(IAPA/IFEX) – The following is a 30 November 2007 IAPA press release: Planned electoral reform must protect people’s right to know, IAPA tells Mexico Congress MIAMI, Florida (November 30, 2007) – The Inter American Press Association (IAPA) today reminded the National Congress of Mexico that regulations governing a planned electoral reform currently under debate and […]
(IAPA/IFEX) – The following is a 30 November 2007 IAPA press release:
Planned electoral reform must protect people’s right to know, IAPA tells Mexico Congress
MIAMI, Florida (November 30, 2007) – The Inter American Press Association (IAPA) today reminded the National Congress of Mexico that regulations governing a planned electoral reform currently under debate and due to be enacted on December 13 must ensure that “the fundamental principles of freedom of expression and the people’s right to know are observed.”
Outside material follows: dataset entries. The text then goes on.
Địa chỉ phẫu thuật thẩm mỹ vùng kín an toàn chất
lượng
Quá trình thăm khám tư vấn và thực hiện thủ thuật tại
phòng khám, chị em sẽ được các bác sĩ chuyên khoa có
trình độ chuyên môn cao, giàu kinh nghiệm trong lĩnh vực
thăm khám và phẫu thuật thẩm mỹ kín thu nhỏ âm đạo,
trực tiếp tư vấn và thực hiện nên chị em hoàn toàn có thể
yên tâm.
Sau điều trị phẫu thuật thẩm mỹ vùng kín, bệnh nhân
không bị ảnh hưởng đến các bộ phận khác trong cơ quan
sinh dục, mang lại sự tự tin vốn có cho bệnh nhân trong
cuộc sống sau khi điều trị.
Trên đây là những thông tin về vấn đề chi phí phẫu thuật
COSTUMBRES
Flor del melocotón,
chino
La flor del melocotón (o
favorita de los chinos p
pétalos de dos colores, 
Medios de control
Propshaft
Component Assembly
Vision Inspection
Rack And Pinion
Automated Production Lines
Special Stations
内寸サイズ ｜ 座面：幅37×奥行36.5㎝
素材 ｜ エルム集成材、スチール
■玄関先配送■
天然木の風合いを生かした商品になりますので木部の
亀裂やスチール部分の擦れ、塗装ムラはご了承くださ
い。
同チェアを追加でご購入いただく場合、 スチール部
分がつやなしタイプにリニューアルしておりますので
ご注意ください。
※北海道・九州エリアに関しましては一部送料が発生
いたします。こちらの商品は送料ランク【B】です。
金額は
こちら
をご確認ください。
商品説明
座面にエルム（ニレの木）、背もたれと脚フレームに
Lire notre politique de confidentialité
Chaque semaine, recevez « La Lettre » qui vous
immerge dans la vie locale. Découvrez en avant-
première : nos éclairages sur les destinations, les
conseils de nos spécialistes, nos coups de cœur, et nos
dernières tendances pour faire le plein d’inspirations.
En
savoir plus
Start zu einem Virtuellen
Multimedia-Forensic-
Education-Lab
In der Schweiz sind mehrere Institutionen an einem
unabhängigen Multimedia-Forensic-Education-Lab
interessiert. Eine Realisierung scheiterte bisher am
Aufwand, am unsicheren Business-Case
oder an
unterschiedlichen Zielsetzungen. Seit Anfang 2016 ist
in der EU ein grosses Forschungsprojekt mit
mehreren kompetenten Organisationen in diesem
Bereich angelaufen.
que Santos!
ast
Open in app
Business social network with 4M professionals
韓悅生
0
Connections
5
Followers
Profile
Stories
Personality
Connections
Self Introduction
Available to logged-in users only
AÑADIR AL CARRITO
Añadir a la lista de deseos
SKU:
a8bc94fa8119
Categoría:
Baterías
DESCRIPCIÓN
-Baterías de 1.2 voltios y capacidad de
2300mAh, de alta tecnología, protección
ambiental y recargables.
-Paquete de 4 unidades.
The appeal by the hemispheric free press organization is contained in a resolution adopted at its General Assembly held here in October. It is in response to the passage of a constitutional amendment that includes control over election publicity in online news media and the granting of powers to the country’s political parties in this. Both the electoral reform and the regulations concerning it have given rise to a sharp controversy over the controls and penalties to be imposed on media that contravene what the Federal Electoral Institute may stipulate and the rules set out in the Federal Code of Electoral Institutions and Procedures.
The controversy concerning free speech and press freedom issues centers on the control that political parties will have over election publicity and the guidelines that they will be able to impose. The attention of lawmakers has also been drawn to the ambiguity existing concerning penalties, as it is feared that these could affect the media’s editorial content beyond political publicity as such.
Yesterday there was a lack of a quorum needed for debate in Congress. It is expected that the regulations governing the reform, which were introduced in the Senate, will begin to be discussed next Tuesday.
IAPA President Earl Maucker and the chairman of the IAPA’s Committee on Freedom of the Press and Information, Gonzalo Marroquín, stressed that “while an attempt is being made to bring order to the matter of elections, what is needed is for the legislators to take into account that in such an effort there should be no impairment of the necessary guarantees of freedom of expression that must exist for citizens to feel that their right to know is being respected.”
Maucker, senior vice president and editor of the Fort Lauderdale, Florida, newspaper South Florida Sun-Sentinel, and Marroquín, editor of Prensa Libre newspaper of Guatemala City, Guatemala, recalled the special request that the IAPA had made to the Mexican national legislature in October, adding, “With the current debate in Congress and the imminent passage of the regulations, we must reiterate our concern.”
The IAPA resolution they referred to states that the organization resolves “to ask the National Congress to ensure that in the establishment of regulations governing the approved electoral reform, any ambiguity that may exist in the constitutional amendment be removed, so that there may not be any shadow regarding freedom of expression in the practice of politics in Mexico, and that both this and respect for the right of citizens to know may be duly defended by the legislature.”
In the resolution’s preamble, the IAPA expressed its concern over one of the most debated points regarding the constitutional changes, declaring “that part of the reform that prohibits persons or public and private institutions from contracting or broadcasting messages on radio and television that seek to influence voters’ choices, or favor or are detrimental to any party or candidate in a popular election, is a limitation of freedom of expression.”